The nurse is caring for several patients on a pediatric unit. Which patient should the nurse be most concerned about possible abuse?
a. A 4-month-old with bruises on the arms
b. A 2-year-old with bruises on the knees
c. An 8-year-old with a broken right arm
d. A 15-year-old football player with a broken leg
ANS: A
Accidental bruising in healthy, active children is common, but infants who are not yet walking with support (e.g. cruising around furniture) typically should not have bruises. Bruising in infants who are not yet cruising, usually infants younger than 9 months, should alert you to possible abusive mechanisms to the injury or an underlying medical illness.
The nurse is caring for several patients. Which patient is at highest risk for Intimate Partner Violence (IPV)?
a. An Asian female who speaks no English
b. A female multi-racial illegal immigrant
c. A non-Hispanic white female living in poverty
d. A female American Indian living above the poverty line
ANS: B
IPV is a phenomenon that occurs universally in all populations. However, lifetime prevalence of IPV is significantly higher among ethnic and racial minorities than among non-Hispanic white women and men. Multiracial, American Indian/Alaskan native, and
non-Hispanic black women and men are at higher risk for IPV than non-Hispanic white women and men. Some additional common themes that create barriers to treatment are societal stressor such as poverty, legal issues such as immigration status, and lack of access to culturally appropriate care. A multiracial illegal immigrant has two risk factors for IPV (multiracial and illegal immigrant). The other options only have one risk factor for IPV. An Asian female who speaks no English has one risk factor for IPV (speaks no English/lack of access to culturally appropriate care).
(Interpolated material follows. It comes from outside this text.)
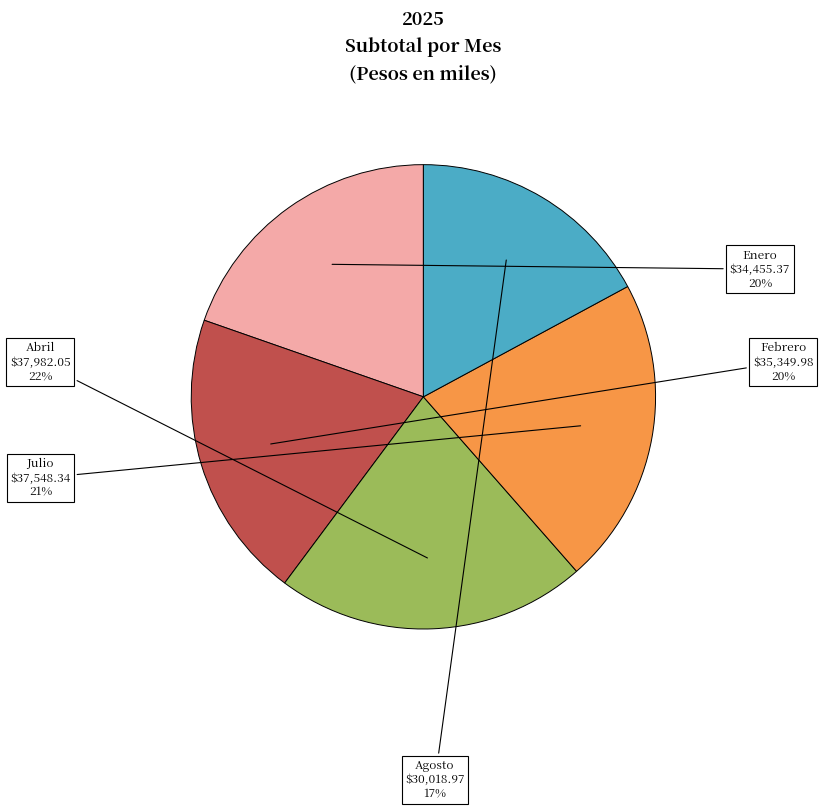

Which category has the smallest portion of the pie?

Agosto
A non-Hispanic white female living in poverty has one risk factor for IPV (poverty). A female American Indian living above the poverty line has one risk factor for IPV (American Indian).
- The nurse assesses an older woman and suspects physical abuse. Which questions are appropriate for screening for abuse? (Select all that apply.)
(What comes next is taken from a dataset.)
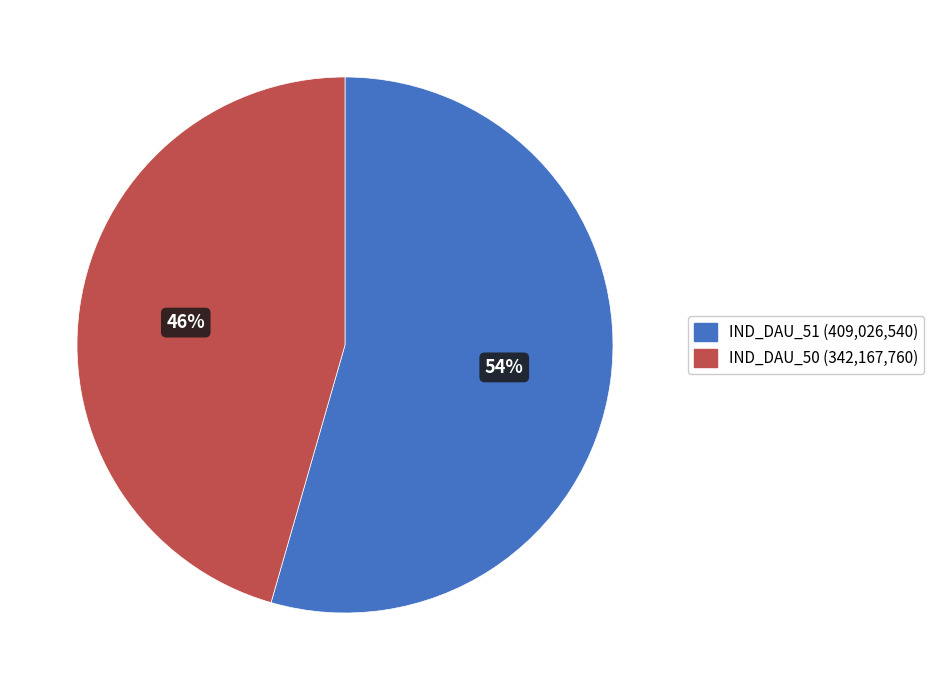

How many segments does this pie chart have?

2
a. “Has anyone made you afraid, touched you in ways that you did not want, or hurt you physically?”
b. “Are you being abused?”
c. “Have you relied on people for any of the following: bathing, dressing, shopping, banking, or meals?”
d. “Have you been upset because someone talked to you in a way that made you feel shamed or threatened?”
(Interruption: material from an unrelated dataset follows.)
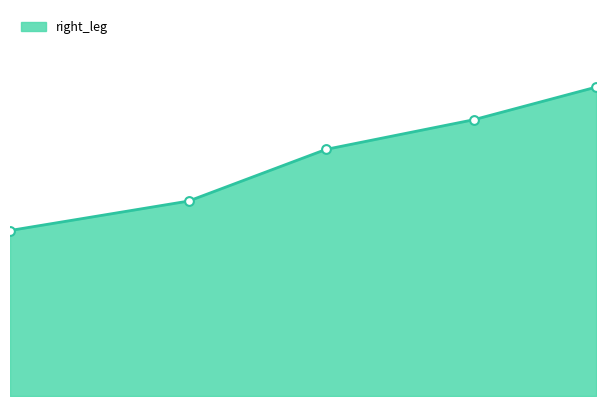

Between 138.8921743 and 93.45669288, which is larger?

138.8921743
e. “Has anyone tried to force you to sign papers or to use your money against your
will?”
ANS: A, C, D, E
Directly asking “Are you being abused?” is not an appropriate screening question for abuse because the woman could easily say “no,” and no further information would be obtained. The other questions are among the questions recommended by the Elder Abuse Suspicion Index (EASI) when screening for older adult abuse.